[Data excerpts]

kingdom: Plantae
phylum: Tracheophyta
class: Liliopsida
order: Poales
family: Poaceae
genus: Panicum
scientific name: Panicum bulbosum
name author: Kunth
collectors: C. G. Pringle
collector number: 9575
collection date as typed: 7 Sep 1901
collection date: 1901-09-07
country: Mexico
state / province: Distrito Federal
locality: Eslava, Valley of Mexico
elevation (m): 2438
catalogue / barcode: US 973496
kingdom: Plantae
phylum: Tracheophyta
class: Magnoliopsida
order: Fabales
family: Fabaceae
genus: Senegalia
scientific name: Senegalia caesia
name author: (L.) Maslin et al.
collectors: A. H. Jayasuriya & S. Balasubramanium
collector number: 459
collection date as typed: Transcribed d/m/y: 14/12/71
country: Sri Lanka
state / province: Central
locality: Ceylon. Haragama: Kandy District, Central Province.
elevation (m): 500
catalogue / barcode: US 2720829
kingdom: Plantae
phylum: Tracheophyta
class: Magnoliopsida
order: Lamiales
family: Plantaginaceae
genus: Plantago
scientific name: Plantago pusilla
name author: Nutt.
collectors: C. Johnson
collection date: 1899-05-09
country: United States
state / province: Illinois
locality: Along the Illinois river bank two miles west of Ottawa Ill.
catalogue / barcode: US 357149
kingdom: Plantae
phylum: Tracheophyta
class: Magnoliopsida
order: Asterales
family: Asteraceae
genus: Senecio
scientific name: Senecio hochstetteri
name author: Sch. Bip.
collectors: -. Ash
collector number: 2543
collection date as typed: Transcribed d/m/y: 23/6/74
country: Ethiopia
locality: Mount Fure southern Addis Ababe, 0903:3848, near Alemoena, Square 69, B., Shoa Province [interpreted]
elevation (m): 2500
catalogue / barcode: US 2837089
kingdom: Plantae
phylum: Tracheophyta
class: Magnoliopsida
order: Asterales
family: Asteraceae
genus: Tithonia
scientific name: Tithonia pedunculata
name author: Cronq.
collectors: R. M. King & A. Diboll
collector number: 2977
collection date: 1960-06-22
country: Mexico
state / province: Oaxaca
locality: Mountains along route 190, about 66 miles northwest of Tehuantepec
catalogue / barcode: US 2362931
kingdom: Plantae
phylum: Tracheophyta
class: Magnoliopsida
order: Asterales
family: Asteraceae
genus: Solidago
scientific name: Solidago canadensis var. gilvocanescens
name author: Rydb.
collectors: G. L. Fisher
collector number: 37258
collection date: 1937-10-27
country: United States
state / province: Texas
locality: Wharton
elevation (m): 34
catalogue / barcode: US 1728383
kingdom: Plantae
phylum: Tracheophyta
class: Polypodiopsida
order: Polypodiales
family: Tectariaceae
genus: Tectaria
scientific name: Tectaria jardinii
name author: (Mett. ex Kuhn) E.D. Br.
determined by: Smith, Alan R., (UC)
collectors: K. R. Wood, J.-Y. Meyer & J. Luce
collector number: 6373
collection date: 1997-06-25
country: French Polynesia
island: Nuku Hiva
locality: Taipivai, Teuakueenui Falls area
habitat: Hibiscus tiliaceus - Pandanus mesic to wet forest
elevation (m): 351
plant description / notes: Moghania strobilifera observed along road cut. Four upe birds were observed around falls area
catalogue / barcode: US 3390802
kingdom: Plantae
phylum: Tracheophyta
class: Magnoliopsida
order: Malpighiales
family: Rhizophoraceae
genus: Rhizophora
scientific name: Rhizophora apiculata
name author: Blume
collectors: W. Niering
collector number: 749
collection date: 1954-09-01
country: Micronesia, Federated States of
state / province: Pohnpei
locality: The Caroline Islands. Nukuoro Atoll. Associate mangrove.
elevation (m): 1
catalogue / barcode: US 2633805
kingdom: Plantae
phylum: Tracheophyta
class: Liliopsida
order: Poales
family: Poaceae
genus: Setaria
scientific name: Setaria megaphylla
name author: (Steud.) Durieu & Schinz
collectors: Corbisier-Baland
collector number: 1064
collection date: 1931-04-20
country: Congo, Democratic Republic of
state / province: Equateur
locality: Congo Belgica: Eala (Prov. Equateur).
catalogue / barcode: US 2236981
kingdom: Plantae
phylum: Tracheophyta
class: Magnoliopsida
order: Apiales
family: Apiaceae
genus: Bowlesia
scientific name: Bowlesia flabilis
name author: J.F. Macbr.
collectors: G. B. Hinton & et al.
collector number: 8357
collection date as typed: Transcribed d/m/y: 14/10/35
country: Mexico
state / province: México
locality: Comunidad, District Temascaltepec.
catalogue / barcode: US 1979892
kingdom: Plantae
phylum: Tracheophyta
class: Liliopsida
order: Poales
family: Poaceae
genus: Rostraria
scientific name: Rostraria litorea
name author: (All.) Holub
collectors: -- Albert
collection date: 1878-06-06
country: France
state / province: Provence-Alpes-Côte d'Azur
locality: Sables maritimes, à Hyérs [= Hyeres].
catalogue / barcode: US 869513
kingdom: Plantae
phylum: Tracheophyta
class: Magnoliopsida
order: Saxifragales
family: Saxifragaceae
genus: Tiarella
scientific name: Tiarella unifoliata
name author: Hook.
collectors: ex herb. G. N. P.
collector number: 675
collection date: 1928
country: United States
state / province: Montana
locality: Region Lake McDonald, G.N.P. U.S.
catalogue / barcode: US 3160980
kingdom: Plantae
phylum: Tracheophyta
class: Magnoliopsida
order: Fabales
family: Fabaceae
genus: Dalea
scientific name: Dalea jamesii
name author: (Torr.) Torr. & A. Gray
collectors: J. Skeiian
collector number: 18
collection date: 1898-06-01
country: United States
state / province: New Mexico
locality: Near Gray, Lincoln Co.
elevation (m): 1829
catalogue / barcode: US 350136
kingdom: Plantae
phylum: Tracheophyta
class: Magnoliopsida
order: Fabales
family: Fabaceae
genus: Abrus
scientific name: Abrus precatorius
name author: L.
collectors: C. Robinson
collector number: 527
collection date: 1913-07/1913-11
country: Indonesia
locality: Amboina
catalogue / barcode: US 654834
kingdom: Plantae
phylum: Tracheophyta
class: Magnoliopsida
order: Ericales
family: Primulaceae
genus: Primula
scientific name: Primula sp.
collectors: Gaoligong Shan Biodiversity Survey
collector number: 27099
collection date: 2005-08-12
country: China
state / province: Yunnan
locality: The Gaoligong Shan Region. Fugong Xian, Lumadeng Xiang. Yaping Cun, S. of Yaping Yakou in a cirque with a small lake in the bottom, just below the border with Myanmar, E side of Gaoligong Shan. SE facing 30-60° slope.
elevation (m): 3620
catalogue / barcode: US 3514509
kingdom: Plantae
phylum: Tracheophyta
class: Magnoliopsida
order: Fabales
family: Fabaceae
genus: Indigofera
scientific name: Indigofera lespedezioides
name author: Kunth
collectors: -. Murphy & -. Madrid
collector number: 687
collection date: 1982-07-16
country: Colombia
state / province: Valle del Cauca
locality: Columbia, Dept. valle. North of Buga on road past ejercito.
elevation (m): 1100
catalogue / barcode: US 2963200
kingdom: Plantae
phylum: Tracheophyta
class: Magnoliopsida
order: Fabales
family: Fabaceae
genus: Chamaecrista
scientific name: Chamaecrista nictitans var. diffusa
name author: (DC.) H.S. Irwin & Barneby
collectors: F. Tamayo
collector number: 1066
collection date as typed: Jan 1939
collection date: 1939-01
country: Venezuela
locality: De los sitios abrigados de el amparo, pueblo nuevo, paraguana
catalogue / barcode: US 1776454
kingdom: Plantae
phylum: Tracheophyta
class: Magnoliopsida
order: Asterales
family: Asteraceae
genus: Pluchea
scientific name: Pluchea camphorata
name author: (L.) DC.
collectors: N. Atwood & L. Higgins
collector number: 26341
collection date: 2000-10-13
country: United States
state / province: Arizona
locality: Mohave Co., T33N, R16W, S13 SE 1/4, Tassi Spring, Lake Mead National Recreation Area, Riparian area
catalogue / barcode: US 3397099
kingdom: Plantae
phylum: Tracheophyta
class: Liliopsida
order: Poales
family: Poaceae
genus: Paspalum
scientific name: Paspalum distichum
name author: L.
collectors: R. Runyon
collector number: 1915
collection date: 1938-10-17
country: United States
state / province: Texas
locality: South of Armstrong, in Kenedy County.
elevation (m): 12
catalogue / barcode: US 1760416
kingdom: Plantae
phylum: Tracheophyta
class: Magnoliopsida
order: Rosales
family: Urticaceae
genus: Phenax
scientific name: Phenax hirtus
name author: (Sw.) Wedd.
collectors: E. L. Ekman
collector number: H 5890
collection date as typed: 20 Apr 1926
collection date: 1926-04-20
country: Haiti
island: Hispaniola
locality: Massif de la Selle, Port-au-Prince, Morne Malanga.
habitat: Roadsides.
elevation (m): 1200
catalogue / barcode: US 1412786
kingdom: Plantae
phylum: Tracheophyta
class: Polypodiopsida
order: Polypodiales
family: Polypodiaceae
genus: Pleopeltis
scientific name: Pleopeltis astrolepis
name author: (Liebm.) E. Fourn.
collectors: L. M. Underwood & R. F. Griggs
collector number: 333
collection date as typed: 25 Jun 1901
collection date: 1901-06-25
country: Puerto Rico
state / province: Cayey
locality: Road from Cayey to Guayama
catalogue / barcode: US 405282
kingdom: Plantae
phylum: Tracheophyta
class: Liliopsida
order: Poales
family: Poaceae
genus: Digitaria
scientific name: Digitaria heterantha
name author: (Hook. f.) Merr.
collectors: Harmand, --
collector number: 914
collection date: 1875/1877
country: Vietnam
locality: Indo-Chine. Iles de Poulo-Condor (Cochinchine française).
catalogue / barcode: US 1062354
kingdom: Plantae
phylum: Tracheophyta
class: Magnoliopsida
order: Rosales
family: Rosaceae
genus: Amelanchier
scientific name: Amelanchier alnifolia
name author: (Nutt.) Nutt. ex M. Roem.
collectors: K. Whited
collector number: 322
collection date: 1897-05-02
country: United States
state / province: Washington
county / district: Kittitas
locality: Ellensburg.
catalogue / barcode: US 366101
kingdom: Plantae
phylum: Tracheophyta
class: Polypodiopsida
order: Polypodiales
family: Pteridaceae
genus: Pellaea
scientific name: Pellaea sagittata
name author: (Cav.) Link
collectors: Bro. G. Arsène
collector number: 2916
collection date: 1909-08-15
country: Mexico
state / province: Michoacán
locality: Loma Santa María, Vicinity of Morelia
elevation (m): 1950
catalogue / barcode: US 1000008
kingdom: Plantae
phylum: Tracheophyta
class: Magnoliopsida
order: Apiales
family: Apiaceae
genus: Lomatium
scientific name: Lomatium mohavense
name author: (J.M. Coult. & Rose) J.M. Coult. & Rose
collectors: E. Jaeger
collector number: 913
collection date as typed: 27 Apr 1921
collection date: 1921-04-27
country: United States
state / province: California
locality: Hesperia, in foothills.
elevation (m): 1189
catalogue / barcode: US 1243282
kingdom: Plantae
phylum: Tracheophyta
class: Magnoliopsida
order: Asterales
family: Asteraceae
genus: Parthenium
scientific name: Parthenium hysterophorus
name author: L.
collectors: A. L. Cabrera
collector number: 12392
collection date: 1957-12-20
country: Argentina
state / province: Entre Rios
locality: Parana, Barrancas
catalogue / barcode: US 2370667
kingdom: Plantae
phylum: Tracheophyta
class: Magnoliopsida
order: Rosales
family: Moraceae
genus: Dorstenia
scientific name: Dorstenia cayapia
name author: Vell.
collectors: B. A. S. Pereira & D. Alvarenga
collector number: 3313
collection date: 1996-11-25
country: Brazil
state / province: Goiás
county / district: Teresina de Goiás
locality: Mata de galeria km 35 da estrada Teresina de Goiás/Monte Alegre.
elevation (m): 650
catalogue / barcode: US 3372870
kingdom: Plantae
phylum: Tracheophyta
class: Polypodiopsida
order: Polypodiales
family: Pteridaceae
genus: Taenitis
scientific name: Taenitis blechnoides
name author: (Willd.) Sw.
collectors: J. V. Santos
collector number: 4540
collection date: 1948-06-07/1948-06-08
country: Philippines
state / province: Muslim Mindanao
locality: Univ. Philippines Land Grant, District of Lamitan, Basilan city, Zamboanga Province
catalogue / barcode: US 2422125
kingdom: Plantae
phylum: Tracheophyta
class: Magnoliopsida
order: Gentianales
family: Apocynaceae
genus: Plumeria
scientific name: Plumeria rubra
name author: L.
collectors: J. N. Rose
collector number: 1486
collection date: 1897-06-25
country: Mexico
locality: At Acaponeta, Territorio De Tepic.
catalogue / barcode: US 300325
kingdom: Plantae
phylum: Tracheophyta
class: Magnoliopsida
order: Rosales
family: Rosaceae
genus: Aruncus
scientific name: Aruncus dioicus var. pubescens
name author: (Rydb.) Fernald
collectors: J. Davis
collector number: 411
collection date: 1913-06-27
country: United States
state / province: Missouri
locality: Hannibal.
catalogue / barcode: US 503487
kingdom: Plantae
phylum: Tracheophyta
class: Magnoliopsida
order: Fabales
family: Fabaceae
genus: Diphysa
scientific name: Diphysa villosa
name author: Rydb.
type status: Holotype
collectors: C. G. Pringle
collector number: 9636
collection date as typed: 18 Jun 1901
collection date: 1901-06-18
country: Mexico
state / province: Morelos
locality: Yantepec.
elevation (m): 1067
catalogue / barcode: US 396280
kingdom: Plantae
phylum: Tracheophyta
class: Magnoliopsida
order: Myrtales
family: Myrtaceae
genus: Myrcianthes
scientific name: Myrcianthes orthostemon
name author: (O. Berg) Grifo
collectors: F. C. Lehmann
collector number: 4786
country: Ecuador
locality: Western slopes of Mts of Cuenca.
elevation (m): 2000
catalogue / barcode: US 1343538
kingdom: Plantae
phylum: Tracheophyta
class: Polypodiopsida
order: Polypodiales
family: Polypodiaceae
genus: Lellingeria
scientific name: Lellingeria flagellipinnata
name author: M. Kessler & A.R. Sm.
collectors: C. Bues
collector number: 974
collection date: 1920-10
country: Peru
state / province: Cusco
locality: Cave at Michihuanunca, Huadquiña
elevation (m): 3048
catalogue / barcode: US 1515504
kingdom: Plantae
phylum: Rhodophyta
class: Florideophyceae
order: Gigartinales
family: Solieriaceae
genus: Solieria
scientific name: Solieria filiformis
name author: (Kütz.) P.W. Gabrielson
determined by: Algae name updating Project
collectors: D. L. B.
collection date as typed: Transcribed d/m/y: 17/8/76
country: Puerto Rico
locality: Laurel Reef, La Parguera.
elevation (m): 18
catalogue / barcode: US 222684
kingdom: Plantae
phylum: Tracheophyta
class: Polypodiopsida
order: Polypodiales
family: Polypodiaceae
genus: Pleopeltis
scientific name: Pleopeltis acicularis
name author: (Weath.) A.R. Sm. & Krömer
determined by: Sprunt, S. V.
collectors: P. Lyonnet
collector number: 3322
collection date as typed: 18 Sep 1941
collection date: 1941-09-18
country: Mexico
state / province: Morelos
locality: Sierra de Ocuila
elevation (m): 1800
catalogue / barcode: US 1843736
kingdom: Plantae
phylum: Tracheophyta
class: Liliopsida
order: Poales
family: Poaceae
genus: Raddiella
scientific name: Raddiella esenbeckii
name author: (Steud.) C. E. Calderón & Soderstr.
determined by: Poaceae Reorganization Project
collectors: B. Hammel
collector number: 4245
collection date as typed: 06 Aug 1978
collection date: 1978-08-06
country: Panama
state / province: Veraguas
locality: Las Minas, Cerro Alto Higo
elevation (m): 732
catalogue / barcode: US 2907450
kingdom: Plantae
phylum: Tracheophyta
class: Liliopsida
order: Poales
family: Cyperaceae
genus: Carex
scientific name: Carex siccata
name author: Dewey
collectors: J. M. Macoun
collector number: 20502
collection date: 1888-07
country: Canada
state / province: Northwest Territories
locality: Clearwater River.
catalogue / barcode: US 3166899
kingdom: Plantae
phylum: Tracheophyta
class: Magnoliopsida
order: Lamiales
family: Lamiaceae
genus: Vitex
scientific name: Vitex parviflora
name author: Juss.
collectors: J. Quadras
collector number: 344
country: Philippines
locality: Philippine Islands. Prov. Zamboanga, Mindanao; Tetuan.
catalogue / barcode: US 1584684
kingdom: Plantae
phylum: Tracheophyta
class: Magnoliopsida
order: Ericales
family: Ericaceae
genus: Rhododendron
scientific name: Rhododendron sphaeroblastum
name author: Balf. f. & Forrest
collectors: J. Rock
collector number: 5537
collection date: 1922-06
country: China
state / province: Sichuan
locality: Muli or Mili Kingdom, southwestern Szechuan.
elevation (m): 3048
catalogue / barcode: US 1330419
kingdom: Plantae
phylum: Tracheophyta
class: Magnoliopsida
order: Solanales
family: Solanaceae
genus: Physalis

__The task__
Reproduce the lines above word for word, starting at the line containing "name author: (Liebm.) E. Fourn." and ending at the line containing "catalogue / barcode: US 405282", with both of those lines included.

__Solution below__
name author: (Liebm.) E. Fourn.
collectors: L. M. Underwood & R. F. Griggs
collector number: 333
collection date as typed: 25 Jun 1901
collection date: 1901-06-25
country: Puerto Rico
state / province: Cayey
locality: Road from Cayey to Guayama
catalogue / barcode: US 405282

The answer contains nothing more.